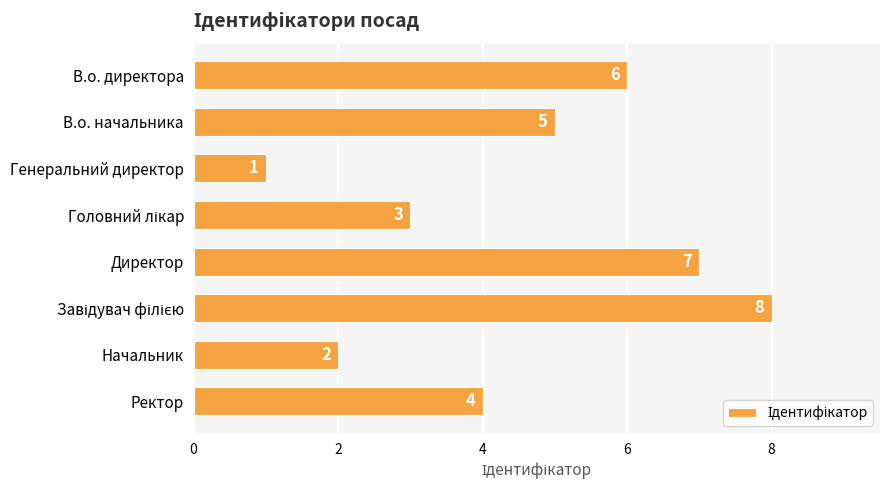

Reading bottom to top, list all the values displayed in this chart.

4	2	8	7	3	1	5	6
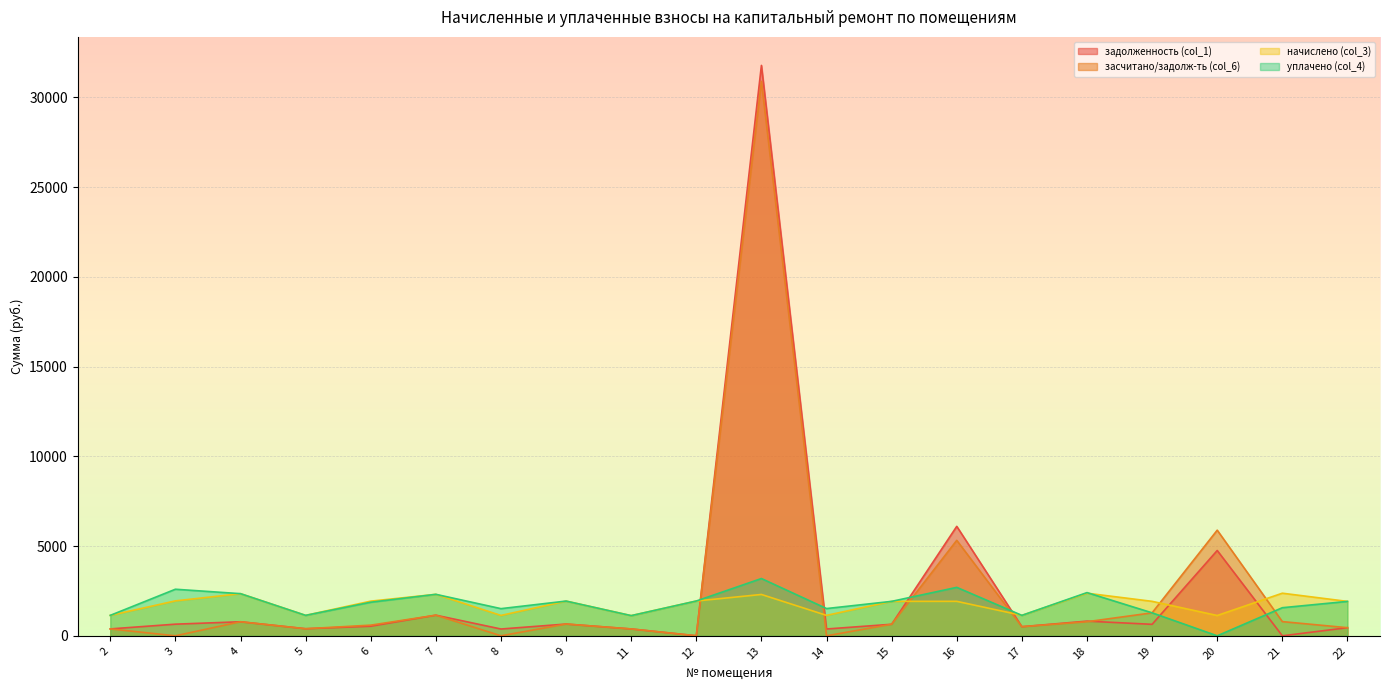

At which category does the chart reach its peak across all series?

13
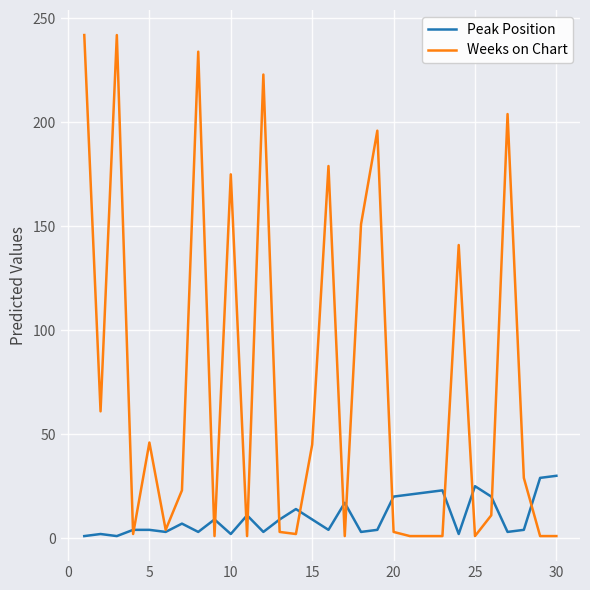

What is the greatest value displayed?

242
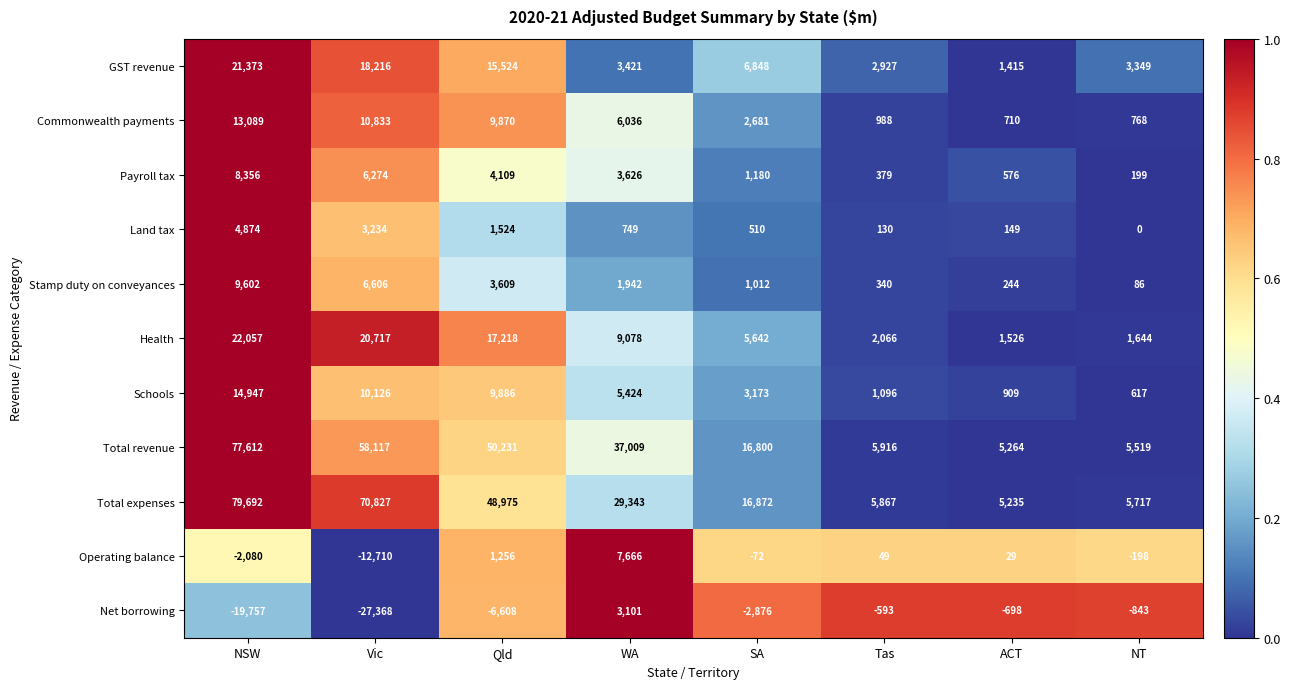

What is the total value across all series at Vic?

164872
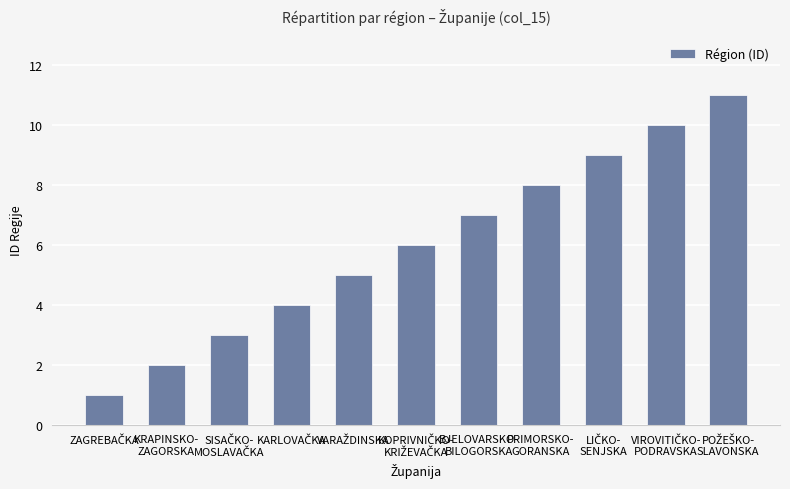

What is the maximum value shown in the chart?

11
───
#### WORK TASK
Reproduce every one of the records above word for word, omitting the pictures.

#### ANSWER AREA
Reading bottom to top, list all the values displayed in this chart.

4	2	8	7	3	1	5	6

At which category does the chart reach its peak across all series?

13

What is the greatest value displayed?

242

What is the total value across all series at Vic?

164872

What is the maximum value shown in the chart?

11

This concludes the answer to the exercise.